:: Required action ::
The full set of lines below has to be duplicated exactly, with no picture kept.

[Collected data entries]
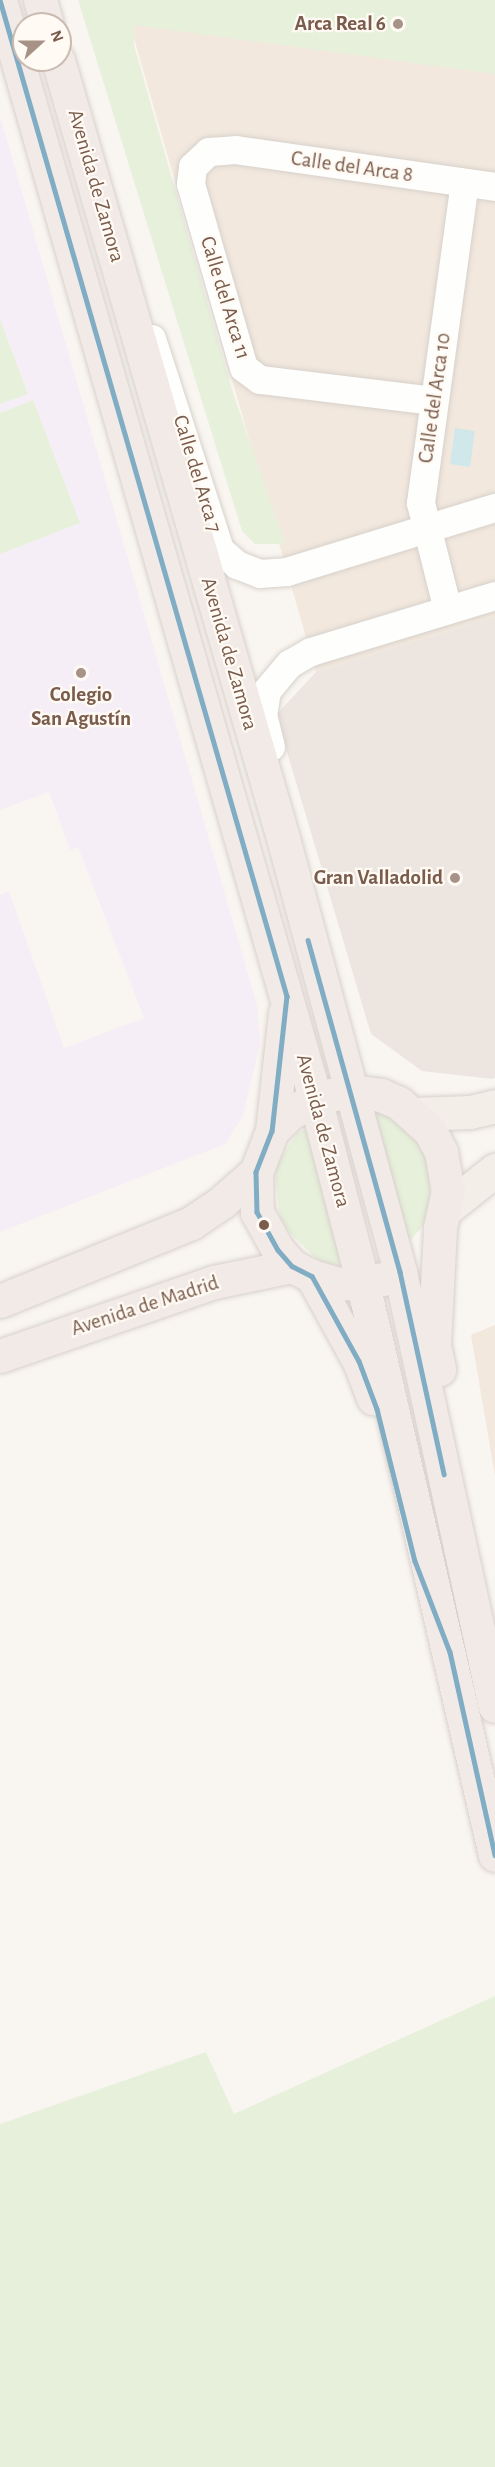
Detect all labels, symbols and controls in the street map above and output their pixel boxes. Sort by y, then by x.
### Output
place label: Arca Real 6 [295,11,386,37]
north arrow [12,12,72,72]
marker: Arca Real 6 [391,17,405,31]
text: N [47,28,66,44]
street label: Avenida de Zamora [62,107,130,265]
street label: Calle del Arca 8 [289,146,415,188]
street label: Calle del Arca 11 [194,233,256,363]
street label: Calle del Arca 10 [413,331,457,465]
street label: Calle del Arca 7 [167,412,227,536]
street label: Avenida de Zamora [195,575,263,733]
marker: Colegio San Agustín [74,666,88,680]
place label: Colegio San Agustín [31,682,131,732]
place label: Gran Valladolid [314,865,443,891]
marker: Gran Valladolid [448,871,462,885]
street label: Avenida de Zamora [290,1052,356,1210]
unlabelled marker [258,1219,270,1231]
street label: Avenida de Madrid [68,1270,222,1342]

:: Your solution ::
Detect all labels, symbols and controls in the street map above and output their pixel boxes. Sort by y, then by x.
### Output
place label: Arca Real 6 [295,11,386,37]
north arrow [12,12,72,72]
marker: Arca Real 6 [391,17,405,31]
text: N [47,28,66,44]
street label: Avenida de Zamora [62,107,130,265]
street label: Calle del Arca 8 [289,146,415,188]
street label: Calle del Arca 11 [194,233,256,363]
street label: Calle del Arca 10 [413,331,457,465]
street label: Calle del Arca 7 [167,412,227,536]
street label: Avenida de Zamora [195,575,263,733]
marker: Colegio San Agustín [74,666,88,680]
place label: Colegio San Agustín [31,682,131,732]
place label: Gran Valladolid [314,865,443,891]
marker: Gran Valladolid [448,871,462,885]
street label: Avenida de Zamora [290,1052,356,1210]
unlabelled marker [258,1219,270,1231]
street label: Avenida de Madrid [68,1270,222,1342]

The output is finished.